• Saved data entries:
--- START ---

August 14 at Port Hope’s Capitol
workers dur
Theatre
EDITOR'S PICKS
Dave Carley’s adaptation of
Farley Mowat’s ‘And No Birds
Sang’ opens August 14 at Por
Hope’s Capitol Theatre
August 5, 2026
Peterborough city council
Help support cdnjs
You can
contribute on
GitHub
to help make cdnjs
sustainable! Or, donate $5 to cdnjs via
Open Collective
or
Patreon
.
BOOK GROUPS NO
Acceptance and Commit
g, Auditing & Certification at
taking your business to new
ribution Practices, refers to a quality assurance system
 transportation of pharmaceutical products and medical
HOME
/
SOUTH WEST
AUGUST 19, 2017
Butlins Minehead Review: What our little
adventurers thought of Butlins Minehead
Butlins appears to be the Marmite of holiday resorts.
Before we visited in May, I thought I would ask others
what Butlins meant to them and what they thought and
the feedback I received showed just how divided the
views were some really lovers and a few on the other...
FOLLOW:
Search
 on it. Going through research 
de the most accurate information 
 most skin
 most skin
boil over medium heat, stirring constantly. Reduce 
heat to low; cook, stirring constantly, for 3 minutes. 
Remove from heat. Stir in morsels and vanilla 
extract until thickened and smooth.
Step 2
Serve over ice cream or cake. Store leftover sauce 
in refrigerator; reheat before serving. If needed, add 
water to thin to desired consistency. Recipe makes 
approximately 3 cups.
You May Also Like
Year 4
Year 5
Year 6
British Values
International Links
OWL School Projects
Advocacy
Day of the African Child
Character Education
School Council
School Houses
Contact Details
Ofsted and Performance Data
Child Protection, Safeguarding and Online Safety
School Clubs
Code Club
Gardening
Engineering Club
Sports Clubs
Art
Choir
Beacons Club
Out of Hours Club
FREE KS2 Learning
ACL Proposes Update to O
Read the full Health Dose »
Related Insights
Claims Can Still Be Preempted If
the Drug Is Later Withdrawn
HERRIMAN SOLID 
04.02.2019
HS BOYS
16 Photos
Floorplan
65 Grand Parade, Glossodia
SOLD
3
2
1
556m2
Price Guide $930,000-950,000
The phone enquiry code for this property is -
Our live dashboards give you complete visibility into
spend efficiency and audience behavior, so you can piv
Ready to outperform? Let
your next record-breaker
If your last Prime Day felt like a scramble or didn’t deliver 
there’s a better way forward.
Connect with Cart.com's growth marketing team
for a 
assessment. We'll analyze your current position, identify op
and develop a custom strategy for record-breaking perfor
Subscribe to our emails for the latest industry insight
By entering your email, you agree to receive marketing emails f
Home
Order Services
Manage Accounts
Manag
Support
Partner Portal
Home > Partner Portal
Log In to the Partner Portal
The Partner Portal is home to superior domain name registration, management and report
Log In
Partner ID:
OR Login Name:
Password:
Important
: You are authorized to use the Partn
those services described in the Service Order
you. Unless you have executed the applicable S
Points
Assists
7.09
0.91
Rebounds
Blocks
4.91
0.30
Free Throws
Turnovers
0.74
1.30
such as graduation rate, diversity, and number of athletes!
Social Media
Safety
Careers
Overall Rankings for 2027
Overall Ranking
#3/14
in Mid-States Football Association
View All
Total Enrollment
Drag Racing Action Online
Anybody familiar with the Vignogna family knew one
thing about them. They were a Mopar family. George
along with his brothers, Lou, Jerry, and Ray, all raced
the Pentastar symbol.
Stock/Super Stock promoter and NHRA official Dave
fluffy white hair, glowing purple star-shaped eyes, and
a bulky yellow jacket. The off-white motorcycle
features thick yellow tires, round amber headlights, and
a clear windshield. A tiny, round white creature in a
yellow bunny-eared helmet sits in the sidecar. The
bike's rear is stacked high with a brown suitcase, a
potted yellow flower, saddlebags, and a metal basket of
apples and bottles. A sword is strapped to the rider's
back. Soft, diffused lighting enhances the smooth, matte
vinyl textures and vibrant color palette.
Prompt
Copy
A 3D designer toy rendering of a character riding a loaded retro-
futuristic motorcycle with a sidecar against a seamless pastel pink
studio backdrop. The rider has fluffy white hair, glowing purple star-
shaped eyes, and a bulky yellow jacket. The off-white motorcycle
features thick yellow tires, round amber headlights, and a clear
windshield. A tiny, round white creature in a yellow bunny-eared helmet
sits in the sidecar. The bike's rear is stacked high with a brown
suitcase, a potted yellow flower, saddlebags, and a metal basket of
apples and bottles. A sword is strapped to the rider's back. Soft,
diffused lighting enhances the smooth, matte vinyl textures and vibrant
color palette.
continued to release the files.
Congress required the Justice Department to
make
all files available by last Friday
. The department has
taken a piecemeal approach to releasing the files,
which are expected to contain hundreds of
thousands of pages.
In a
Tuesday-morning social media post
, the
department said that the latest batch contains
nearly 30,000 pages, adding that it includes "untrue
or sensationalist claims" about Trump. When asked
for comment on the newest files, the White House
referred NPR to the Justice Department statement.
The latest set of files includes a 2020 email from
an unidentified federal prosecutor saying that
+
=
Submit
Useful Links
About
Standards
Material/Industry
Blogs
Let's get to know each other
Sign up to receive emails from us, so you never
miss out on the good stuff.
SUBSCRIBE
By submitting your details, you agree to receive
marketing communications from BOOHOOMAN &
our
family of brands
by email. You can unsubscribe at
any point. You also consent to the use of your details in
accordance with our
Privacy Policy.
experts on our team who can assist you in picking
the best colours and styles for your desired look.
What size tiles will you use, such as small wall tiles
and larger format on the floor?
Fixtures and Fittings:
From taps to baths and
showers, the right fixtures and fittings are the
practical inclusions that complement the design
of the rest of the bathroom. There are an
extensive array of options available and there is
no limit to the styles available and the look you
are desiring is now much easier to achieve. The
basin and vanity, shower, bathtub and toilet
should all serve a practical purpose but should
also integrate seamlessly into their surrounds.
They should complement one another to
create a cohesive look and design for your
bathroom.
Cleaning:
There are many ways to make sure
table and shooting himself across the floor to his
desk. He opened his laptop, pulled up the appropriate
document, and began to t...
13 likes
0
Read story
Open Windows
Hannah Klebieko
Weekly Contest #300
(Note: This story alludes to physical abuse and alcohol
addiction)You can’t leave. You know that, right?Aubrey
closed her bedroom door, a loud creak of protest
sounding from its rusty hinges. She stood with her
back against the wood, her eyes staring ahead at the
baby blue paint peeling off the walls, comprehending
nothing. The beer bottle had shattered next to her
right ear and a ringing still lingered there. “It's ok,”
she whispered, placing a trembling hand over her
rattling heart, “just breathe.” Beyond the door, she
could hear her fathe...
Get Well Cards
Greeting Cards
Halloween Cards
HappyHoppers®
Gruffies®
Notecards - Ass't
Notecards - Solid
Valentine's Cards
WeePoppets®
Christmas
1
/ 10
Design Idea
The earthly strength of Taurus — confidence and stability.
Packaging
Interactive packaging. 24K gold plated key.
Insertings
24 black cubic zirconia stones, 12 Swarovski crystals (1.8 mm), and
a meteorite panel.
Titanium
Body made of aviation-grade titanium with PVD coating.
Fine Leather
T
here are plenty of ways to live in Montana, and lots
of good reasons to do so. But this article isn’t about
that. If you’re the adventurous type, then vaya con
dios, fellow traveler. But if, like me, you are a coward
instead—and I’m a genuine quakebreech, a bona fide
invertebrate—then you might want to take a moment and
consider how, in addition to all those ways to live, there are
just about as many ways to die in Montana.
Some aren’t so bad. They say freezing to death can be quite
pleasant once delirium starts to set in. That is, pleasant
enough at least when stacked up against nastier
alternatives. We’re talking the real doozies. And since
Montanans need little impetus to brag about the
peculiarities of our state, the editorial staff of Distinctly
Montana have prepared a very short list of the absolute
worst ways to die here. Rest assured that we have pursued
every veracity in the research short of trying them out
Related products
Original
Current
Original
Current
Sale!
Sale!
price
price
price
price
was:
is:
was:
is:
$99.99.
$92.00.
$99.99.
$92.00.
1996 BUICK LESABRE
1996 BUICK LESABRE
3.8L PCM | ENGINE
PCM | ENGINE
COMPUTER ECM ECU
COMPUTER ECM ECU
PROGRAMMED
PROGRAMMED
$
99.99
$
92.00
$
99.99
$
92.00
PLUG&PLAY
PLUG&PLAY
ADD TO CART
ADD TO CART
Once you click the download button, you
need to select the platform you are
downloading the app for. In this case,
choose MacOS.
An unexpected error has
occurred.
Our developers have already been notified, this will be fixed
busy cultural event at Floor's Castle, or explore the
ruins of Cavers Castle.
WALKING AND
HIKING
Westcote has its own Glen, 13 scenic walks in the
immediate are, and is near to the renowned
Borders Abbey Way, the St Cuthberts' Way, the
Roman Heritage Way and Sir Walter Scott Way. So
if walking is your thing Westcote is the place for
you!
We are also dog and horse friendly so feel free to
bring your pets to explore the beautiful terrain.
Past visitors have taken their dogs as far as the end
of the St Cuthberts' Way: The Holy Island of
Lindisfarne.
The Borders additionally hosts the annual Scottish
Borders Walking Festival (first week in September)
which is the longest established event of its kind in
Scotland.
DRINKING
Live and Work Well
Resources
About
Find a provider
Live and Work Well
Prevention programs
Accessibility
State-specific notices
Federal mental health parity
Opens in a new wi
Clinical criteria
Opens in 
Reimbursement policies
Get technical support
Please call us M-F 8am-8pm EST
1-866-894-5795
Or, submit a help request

--- END ---

• To-do item: Can you output the lines from the beginning of the material through the line containing "contribute on", inclusive, as a JSON list of strings with one string per line and blank lines left out?

• Response to this exercise:
[
  "August 14 at Port Hope’s Capitol",
  "workers dur",
  "Theatre",
  "EDITOR'S PICKS",
  "Dave Carley’s adaptation of",
  "Farley Mowat’s ‘And No Birds",
  "Sang’ opens August 14 at Por",
  "Hope’s Capitol Theatre",
  "August 5, 2026",
  "Peterborough city council",
  "Help support cdnjs",
  "You can",
  "contribute on"
]